East Olympia Fire District Chief Ettore Castellente said he and four firefighters got the job done Tuesday after a lone Thurston County sheriff’s deputy was unable to free the big bird from a ditch.
“The family had been digging a trench the day before and didn’t notice that the ostrich fell into the trench,” Castellente said. “They discovered her this morning, and I believe she was in shock.”
The ostrich, known as Empress, was stuck in the bottom of the trench with her legs tucked underneath.
Firefighters fashioned a sling from fire hose supports, used it to lasso Empress and then lifted the ostrich to safety with help from the bird’s owners. Empress was not in immediate danger and responded well after being freed, Castellente said.
“It’s one of those things we’re generally not in the business of doing,” he said.
Maryland wants to adopt walking as state sport
ANNAPOLIS, Md. – Maryland already has a state sport. A state exercise may be next.
Four students from a Montgomery County elementary school proposed to a House committee Wednesday that walking be designated as Maryland’s official state exercise.

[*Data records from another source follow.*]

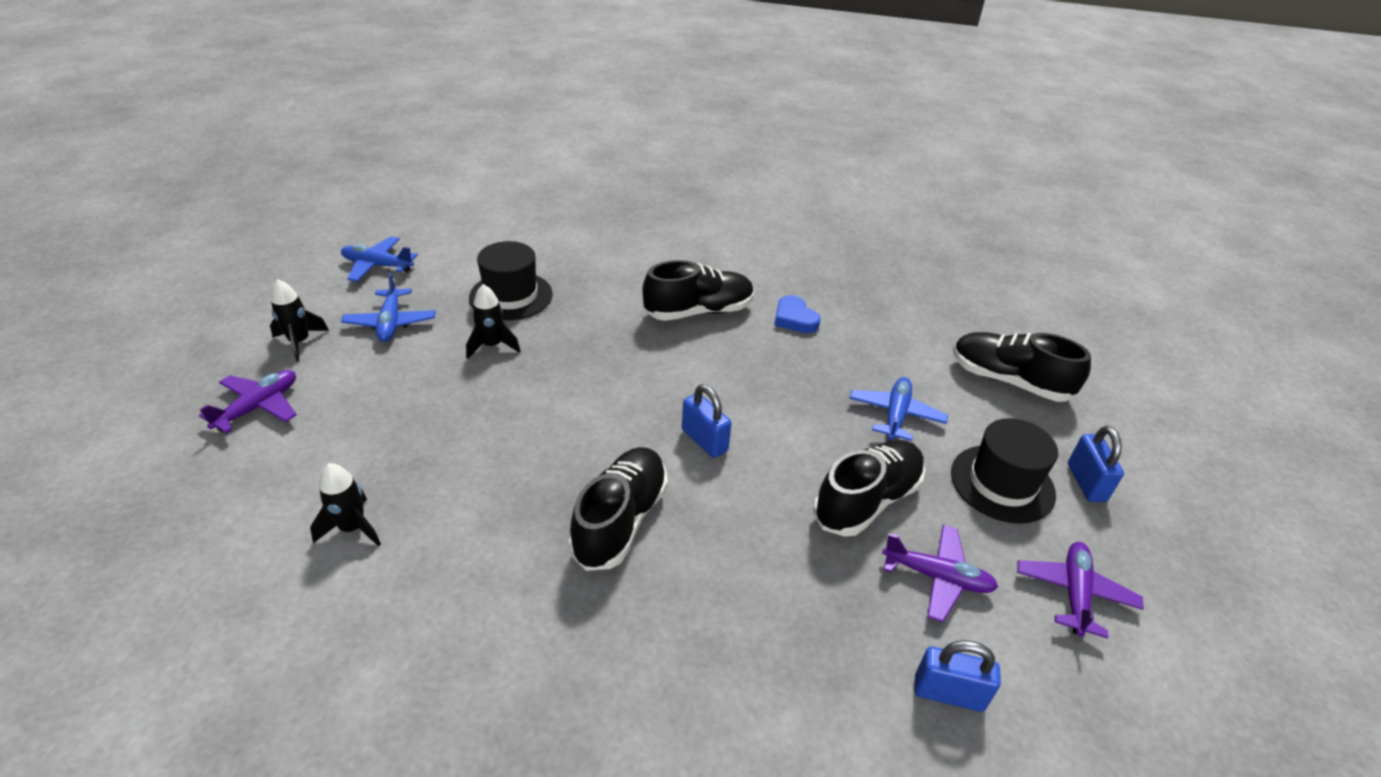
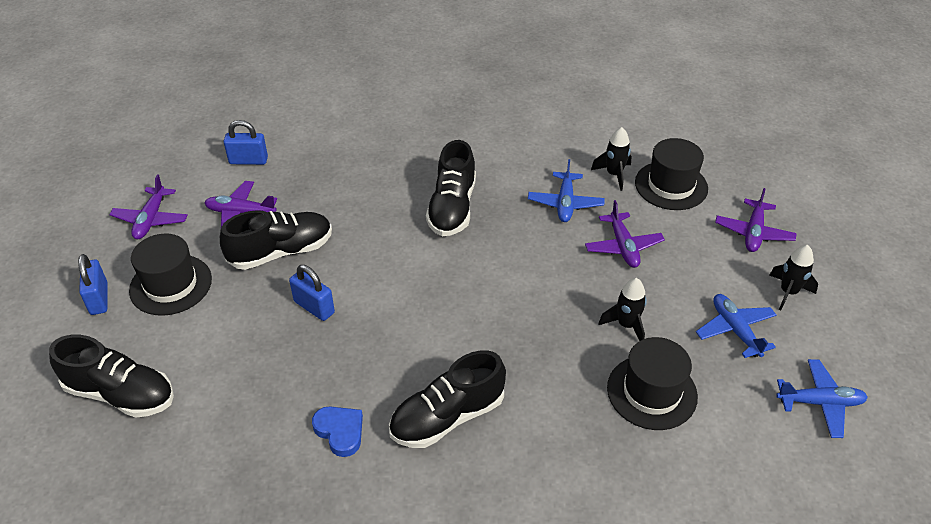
camera: 170 degrees right, 5 degrees up
blue padlock [682,384,732,458] -> blue padlock moved to [289,265,335,321]
black shoe [813,440,925,537] -> black shoe turned 150 degrees counterclockwise [220,210,332,270]
blue plane [849,377,948,441] -> blue plane moved to [528,159,604,222]
none -> purple plane [585,200,665,268]
none -> black hat [635,138,708,210]

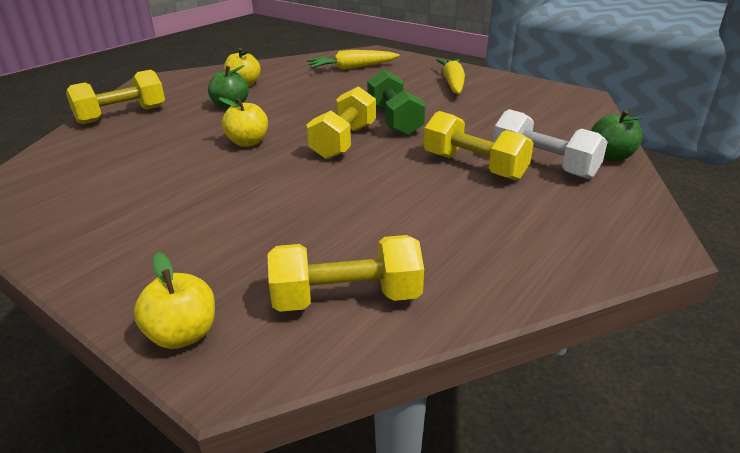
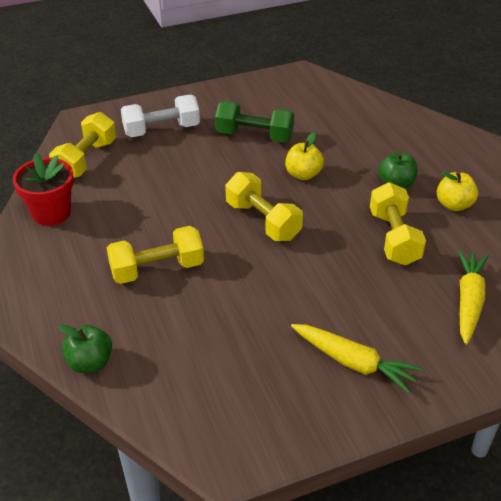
camera: 120 degrees right, 10 degrees up
yellow dumbbell [66,70,165,124] -> yellow dumbbell moved to [370,182,426,266]
yellow apple [134,252,215,349] -> none
green dumbbell [367,69,426,136] -> green dumbbell moved to [215,101,294,143]
white dumbbell [493,109,608,179] -> white dumbbell moved to [121,95,200,137]
none -> red flower pot [13,153,74,226]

“If more people get out of their cars, we’ll have a friendlier, healthier, happier home,” 8-year-old Will Smith told members of the House Commerce and Government Matters Committee.
Will and his classmates made the trip to Annapolis to back the bill introduced by state House Delegate William Bronrott.
“Walking is an activity anybody can do at any time. You don’t need any equipment,” said Emily Haislip, 8.
The students got support from some high-powered health officials, including Barbara Moore, president of Shape Up America.
Moore told committee members the bill is more than just a symbolic gesture, touting walking as an effective way to reduce obesity and improve the general health of Americans.